I’ve been trying to polish my nails for weeks. The bottle is sitting on my bedroom dresser, and I see it everyday as I race by between waking and sleeping hours. I bought a new color – a deep purple – for the winter season. It’s now officially spring.
This little girl is wearing me out! She’s almost walking, so perhaps once that happens I won’t need to continue carrying her so much. Lately it feels like I am fighting to accomplish so many of the seeming priorities that fill lists, inboxes and calendars.
It was clearly time for a breather, so Bug and I went downtown to the House of Sweden, part of the Swedish Embassy that occupies prime real estate in Georgetown on the river.
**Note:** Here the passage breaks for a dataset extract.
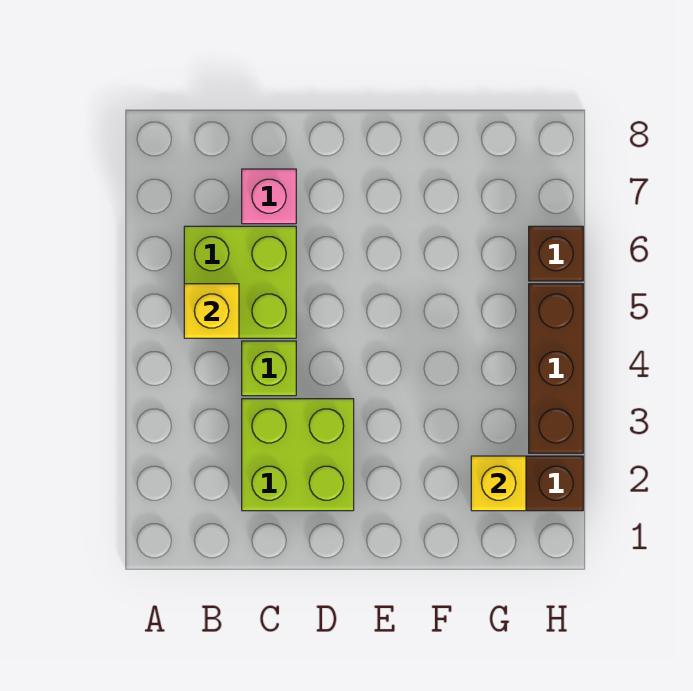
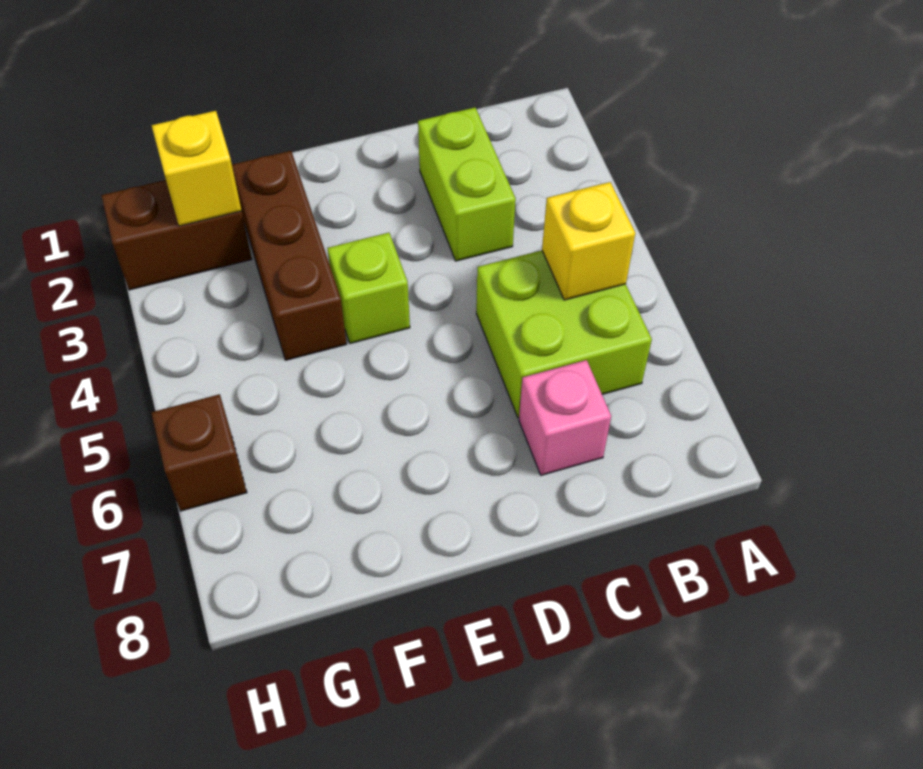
lime brick C2:D3 level 1 -> lime brick C2:C3 level 1
lime brick C4 level 1 -> lime brick E4 level 1
brown brick H3:H5 level 1 -> brown brick F2:F4 level 1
NoVa Mommy blogger friend Karrie had arranged a private visit for a group of moms and kids to experience the Zero to One installation at House of Sweden.
Zero to One is a concept meant to enforce the simple meeting between small children and adults. A way to put down the technology that makes our life simultaneously simpler and more distracted, the installation focuses on the fact that babies require quiet time to bond with their caregivers. The small room is completely white with malleable components (think pillows) made of bathing suit-like material of which some can be moved around the room, while others stretch in place from floor to ceiling. A fringe of white tassels welcomes people through the door frame. Trance-like, calm music plays. White opaque curtains filter natural light.
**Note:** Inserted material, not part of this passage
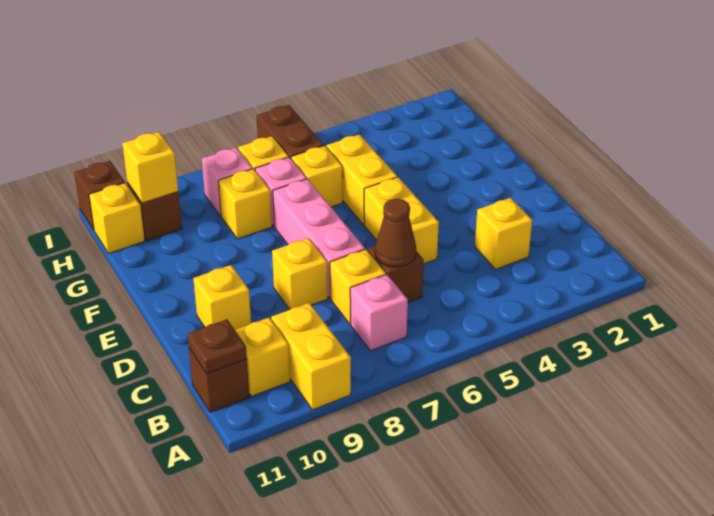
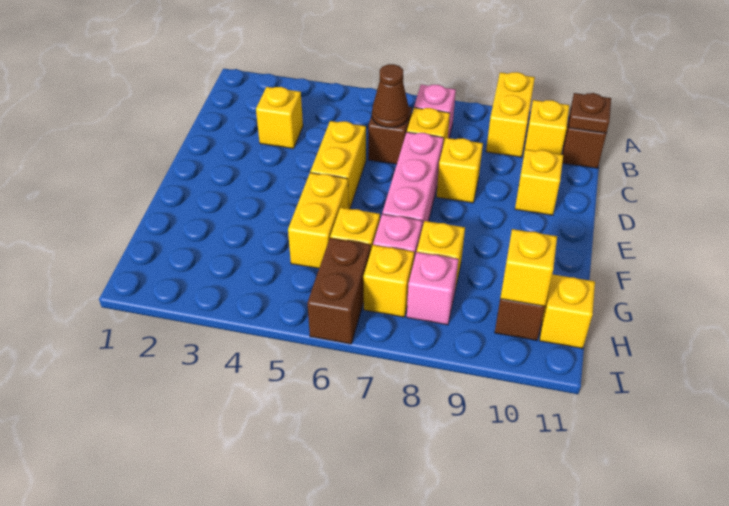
brown brick I11 level 1 -> none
At first we moms were having fun calling to our kids and making a ruckus. Then a curator came in to teach us that the room is to be a quiet place where children can explore both the space and their caregivers. A safe space. A peaceful space, free of distractions. Then the room quieted down, and I could see how lovely it was to Just Be.
While cell phones are not allowed, cameras are. I tried to spend time taking pictures, and then time Just Being. But photography is one way I love to relate to Ladybug, and the white setting of the room made for a spectacular surrounding. Hence, this photo essay.
The Zero to Three installation runs through April 24. This weekend on Saturday, April 2, from 11:00am to 2:00pm, House of Sweden is having a Family Fun day that includes a host of events in addition to Zero to Three. When I visited, Bug also played in the interactive play room Space for Children which is filled with children-inspired design pieces for play and living (it’s more than just Ikea furniture).
Those Swedes really have it right. Social and office policies that genuinely support work/family balance. 420 state-financed parental leave days to use in a child’s first eight years of life. Paternity leave. Furniture and interior design that maximizes human efficiency and happiness. As one of the Swedish curators that day put it, “Everyone loves their children and wants to be with them. Swedish culture reinforces that idea.”
American culture can be crushing when it comes to working, raising a family, having a social life and honoring the independent self. It is a daily struggle to marry all these facets of life into one – a constant tension that makes me wonder if it can actually be achieved in America, or if I need to flee the country to a place where social policy supports families in being healthy, happy people. I recall that the nation of Bhutan measures Gross National Happiness. Can we do better in Vienna, metro DC and America? Perhaps we can start in the quiet space of the House of Sweden, even if for a brief view into how our lives could be.